Hier ist also jenseits von Bilanzzahlen ein ideeller Wert entstanden, ein höherer Sinn, der es überhaupt erst ermöglicht, dass Menschen andocken können, seien es nun Mitarbeitende oder Kunden. Im Unternehmensjargon heißt das "Purpose". Es gibt den Unternehmen Daseinsberechtigung.
Barbarei mit dem Rechenstift
Genau die wird ihnen aber gerne abgesprochen, sobald die Zahlen nicht passen. Da wird plötzlich jeder Beitrag zum Gemeinwohl, jeder höhere Wert, jedes Kulturgut irrelevant und verhandelbar.

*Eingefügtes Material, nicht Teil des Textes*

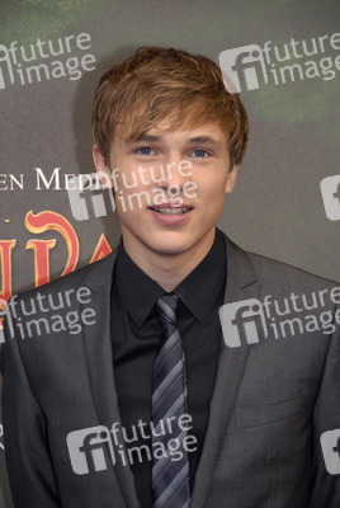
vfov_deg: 14.4
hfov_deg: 9.7
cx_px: 170
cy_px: 254
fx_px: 2012
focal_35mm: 142
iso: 400
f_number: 5.3
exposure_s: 1/60
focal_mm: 95
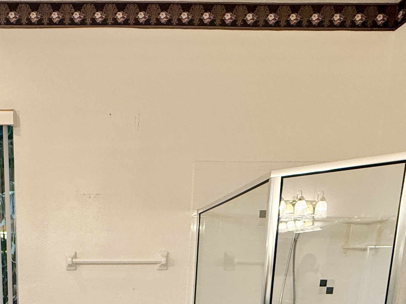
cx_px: 97
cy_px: 344
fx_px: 422
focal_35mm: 36
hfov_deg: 49.2
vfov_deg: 33.8
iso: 320
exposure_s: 1/60
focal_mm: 2.22
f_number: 2.2
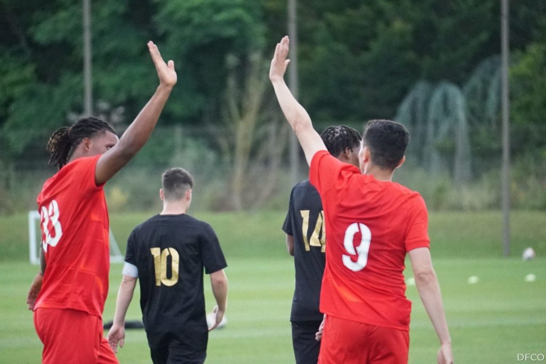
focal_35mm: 519
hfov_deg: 4.0
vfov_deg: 2.7
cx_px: 273
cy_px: 182
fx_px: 7876
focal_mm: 346
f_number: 6.3
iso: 12800
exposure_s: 1/1600
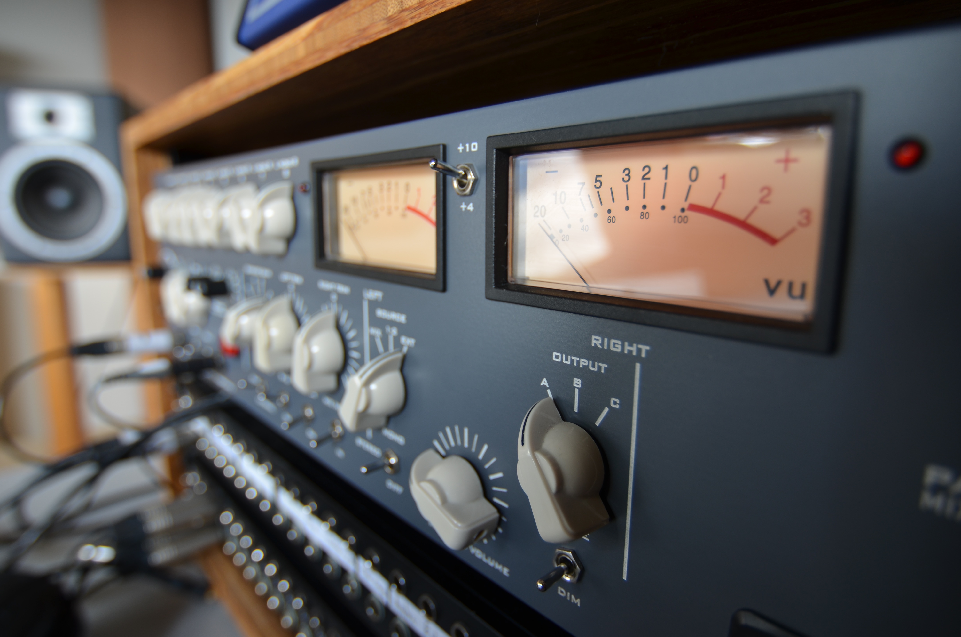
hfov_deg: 81.3
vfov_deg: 59.3
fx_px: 559
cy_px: 318
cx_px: 480
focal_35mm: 21
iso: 100
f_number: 4
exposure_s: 1/40
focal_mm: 14
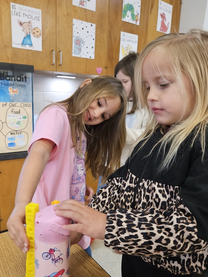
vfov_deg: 63.3
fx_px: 224
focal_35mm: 28
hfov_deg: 49.5
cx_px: 83
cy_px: 151
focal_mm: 5.4
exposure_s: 1/120
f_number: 1.8
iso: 500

Dann kann man sinngebende Firmen kaputt gehen lassen, die Wiener Zeitung - als älteste Zeitung der Welt ein Kulturgut - von Staats wegen einfach einstellen, kurzum: mit dem Rechenstift die Barbarei ausrufen. So als hätten wir in uns bloß ökonomische Algorithmen und nicht vielmehr eine sinnsuchende Seele. So als wäre die Vorstellung des homo oeconomicus nicht längst zu Grabe getragen. Was für eine Welt hätten wir, wenn wir nur leben lassen, was ausreichend Geld bringt?
Genau jene nicht bilanzierbaren menschlichen Eigenarten wie Liebe, Kunst, Sinngebung sind unsere Lebensspender. Der Purpose braucht Sichtbarkeit in der Unternehmensbilanz. Bei der Jobsuche hat er ihn ja bereits. Kein Arbeitssuchender heute wählt die Gehaltshöhe, vielmehr die Augenhöhe. Kein junger Mensch sucht noch einen "sicheren Job", vielmehr ethische Verantwortung.
Ernst Gugler hat in den letzten Tagen übrigens einige Solidaritätsbekundungen in Form von Aufträgen erhalten. Kunden haben Aufträge umgeleitet und gemeint "Ihr seid zwar eine Spur teurer, aber das ist es uns jetzt Wert." Bei Gugler geht es also weiter. Man muss Firmen nicht um jeden Preis retten. Aber man muss sie auch nicht willkürlich vernichten.